Reputation: 1471
I have a data frame looks like this:
import numpy as np
import pandas as pd
data = {'datetime' : ['2009-07-24 02:00:00', '2009-07-24 03:00:00','2009-07-24 04:00:00'],
'value1' : ['a', np.nan ,'c'],
'value2' : ['d','e','f']}
df = pd.DataFrame(data)
df = df.set_index(pd.DatetimeIndex(df['datetime']))
missing = df.loc[:, df.columns != ('datetime')]
the data above is just a sample. but let say I have a lot of missing values in bigger data.

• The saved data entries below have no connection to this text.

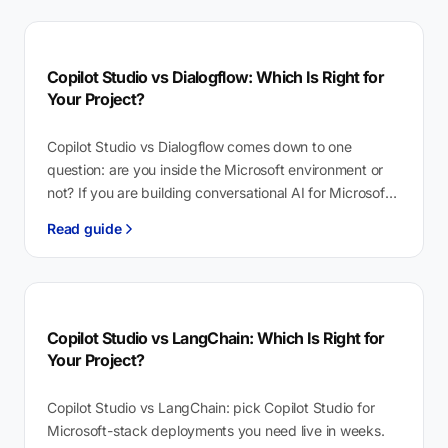
Copilot Studio vs Dialogflow: Which Is Right for
Your Project?
Copilot Studio vs Dialogflow comes down to one
question: are you inside the Microsoft environment or
not? If you are building conversational AI for Microsoft
365 or Teams,…
Read guide
Copilot Studio vs LangChain: Which Is Right for
Your Project?
Copilot Studio vs LangChain: pick Copilot Studio for
Microsoft-stack deployments you need live in weeks.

I want to select all the data with missing values in 'value1' column.
missing_index = df[df['value1'].isnull()].index
this code will let get me all the indices of missing values, but I want the actual rows of them, in this case, second row.
So, I tried,
df[missing_index]
but I am having an error saying
KeyError: "DatetimeIndex(['2009-07-24 03:00:00'], dtype='datetime64[ns]', name='datetime', freq=None) not in index"
Upvotes: 2
Views: 321
Reputation: 2137
The error comes from the fact that df[<something>]

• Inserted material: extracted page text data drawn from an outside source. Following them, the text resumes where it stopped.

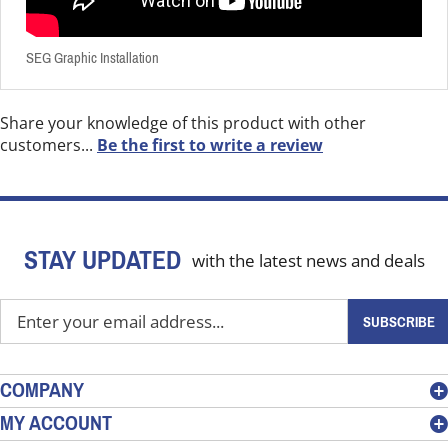
SEG Graphic Installation
Share your knowledge of this product with other
customers...
Be the first to write a review
STAY UPDATED
with the latest news and deals
Enter
SUBSCRIBE
your
email
address
COMPANY
to
MY ACCOUNT
sign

is used to get columns. When you call df[missing_index]
it's trying to find the missing_index
in the columns (which is also an Index).
The easiest way to do what you want is as @panktijk pointed out in his comment:
df[df['value1'].isnull()]
However, if for some reason (maybe you want to manipulate them) you want to go your way where you first get the indexes and then use those to pull your sub-dataframe, you could do the following:
df.loc[missing_index]
Upvotes: 1
Reputation: 16997
i am using index to capure the row number:(begin to 0)
import pandas as pd
import numpy as np
data = {'datetime' : ['2009-07-24 02:00:00', '2009-07-24 03:00:00','2009-07-24 04:00:00', '2009-07-24 05:00:00'],
'value1' : ['a', np.nan ,'c', np.nan],
'value2' : ['d','e','f', 'g']}
df = pd.DataFrame(data)
df = df.set_index(pd.DatetimeIndex(df['datetime']))
listofnan = df.index[df['value1'].isnull()].tolist()
for i in listofnan:
print(df.index.get_loc(i))
result:
1
3
Upvotes: 0